## Work item
Could you update the part of the PHP 8.3 issue thread that opens with the words containing "Operating System" and closes with "response to #10083...", putting "applicable" wherever "relevant" appears?
**** Study text
PHP 8.3: "yield /*comment*/ from" is no longer a parse error ?

jrfnl commented 2 months ago

Description

The following code:

<?php
function generator()
{
    yield from gen2();

    yield /* comment */ from gen2();

    yield
    from
    gen2();

    yield // comment
    from gen2();

    yield
    /* comment */
    from
    gen2();
}

https://3v4l.org/2SI2Q#veol

Resulted in this output:

_no output_

But I expected this output instead:

Parse error: syntax error, unexpected identifier "gen2" in /in/2SI2Q on line 7

For a full analysis of the differences in tokenization, see: https://github.com/PHPCSStandards/PHP_CodeSniffer/issues/529#issuecomment-2209337419

While I'm not necessarily challenging this change, I'd like to know if this was a deliberate/intentional change.

I have not been able to find anything in the PHP 8.3 CHANGELOG about this change, nor in the NEWS file. I can't even seem to find the commit which caused this change.

If this change was intentional, this is probably a documentation issue and the change should be annotated in the PHP 8.3 CHANGELOG.

If this change was unintentional, I believe it may be prudent to revert the change (or at least revert the side-effects of the commit which incidentally caused this change).

I'd like to get some clarity about this as it will inform how the PHP_CodeSniffer issue linked above should be fixed.

PHP Version

PHP 8.3.8

Operating System

Not relevant

damianwadley commented 2 months ago

This was changed by @iluuu1994 during https://github.com/php/php-src/commit/f291d37a1a7d78e841f40a4410359548bc73de1b in response to #10083...

Tip: for grammar questions, one of the first places to check for answers is zend_language_scanner.

nielsdos commented 2 months ago

Damnit, beat me on commenting literally by seconds :joy: Indeed, this is a side effect of the bugfix and imo not a bug.

jrfnl commented 2 months ago

I do kind of consider it a bug as it is an undocumented change in behaviour - the changelog entry really doesn't cover the potential/actual impact of the change.
********
**** Supplied entries
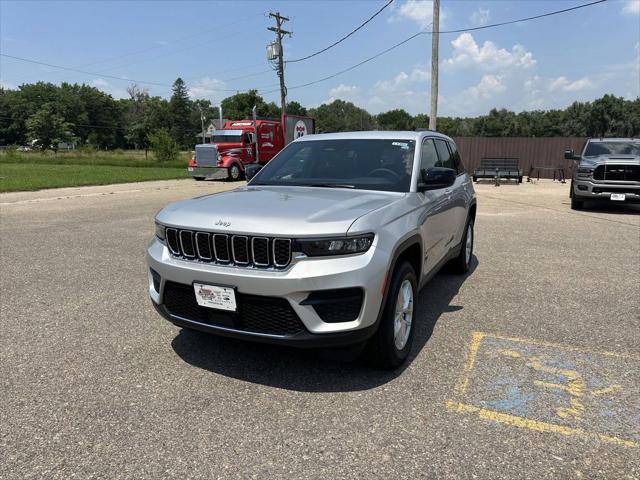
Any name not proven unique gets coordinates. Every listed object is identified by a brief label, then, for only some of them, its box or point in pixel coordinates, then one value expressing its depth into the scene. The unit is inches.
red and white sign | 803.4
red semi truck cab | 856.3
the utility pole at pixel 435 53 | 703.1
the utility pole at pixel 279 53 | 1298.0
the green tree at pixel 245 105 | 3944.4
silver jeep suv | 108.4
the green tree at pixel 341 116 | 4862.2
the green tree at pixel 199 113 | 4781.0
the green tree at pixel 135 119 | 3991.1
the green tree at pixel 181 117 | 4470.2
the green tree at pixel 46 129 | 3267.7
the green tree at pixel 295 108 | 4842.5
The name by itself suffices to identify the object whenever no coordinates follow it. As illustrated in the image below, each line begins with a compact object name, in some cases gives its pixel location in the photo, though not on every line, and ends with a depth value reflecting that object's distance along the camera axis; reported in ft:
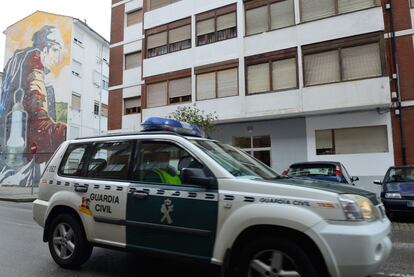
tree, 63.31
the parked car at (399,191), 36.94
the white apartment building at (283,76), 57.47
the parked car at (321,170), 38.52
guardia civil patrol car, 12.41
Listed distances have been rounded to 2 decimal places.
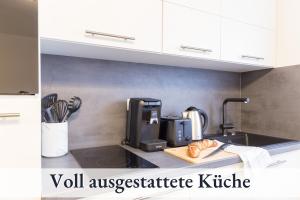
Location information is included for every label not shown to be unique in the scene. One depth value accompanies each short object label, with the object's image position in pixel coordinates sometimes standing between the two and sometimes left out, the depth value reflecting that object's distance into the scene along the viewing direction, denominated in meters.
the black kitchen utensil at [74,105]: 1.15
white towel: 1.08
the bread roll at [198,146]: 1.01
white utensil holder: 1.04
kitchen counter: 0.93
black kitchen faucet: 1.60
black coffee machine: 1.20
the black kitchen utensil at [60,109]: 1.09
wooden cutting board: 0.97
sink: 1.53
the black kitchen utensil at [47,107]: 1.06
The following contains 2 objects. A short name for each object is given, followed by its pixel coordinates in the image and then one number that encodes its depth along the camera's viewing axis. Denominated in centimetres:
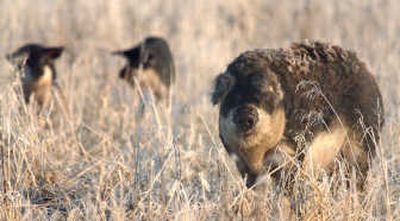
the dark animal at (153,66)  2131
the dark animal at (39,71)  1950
********
**** Supplied entries
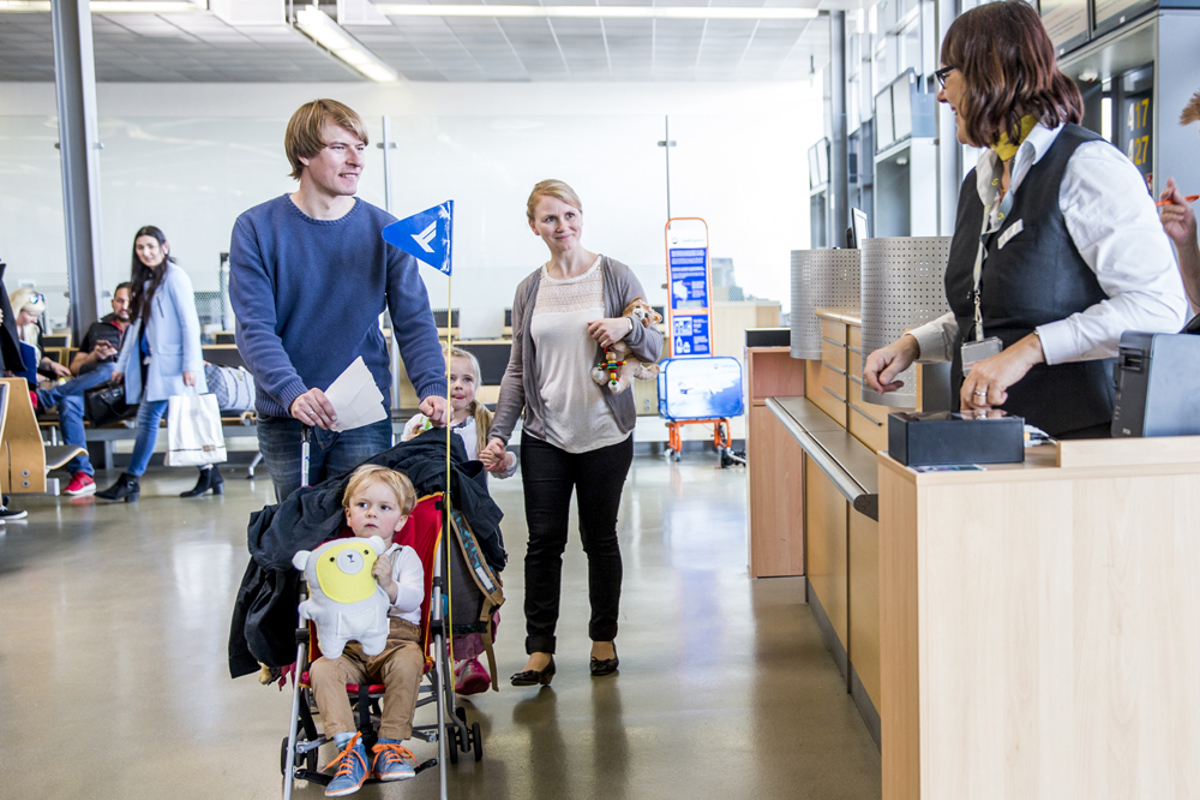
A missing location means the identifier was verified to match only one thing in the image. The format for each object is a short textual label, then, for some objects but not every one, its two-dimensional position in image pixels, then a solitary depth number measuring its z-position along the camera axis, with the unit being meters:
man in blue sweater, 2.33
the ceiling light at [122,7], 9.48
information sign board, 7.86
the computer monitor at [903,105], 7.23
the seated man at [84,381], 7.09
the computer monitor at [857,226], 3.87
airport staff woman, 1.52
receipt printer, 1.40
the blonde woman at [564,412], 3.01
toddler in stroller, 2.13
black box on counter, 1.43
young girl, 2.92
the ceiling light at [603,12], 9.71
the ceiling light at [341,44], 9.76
********
## Result
Operating System

Not applicable

damianwadley commented 2 months ago

This was changed by @iluuu1994 during https://github.com/php/php-src/commit/f291d37a1a7d78e841f40a4410359548bc73de1b in response to #10083...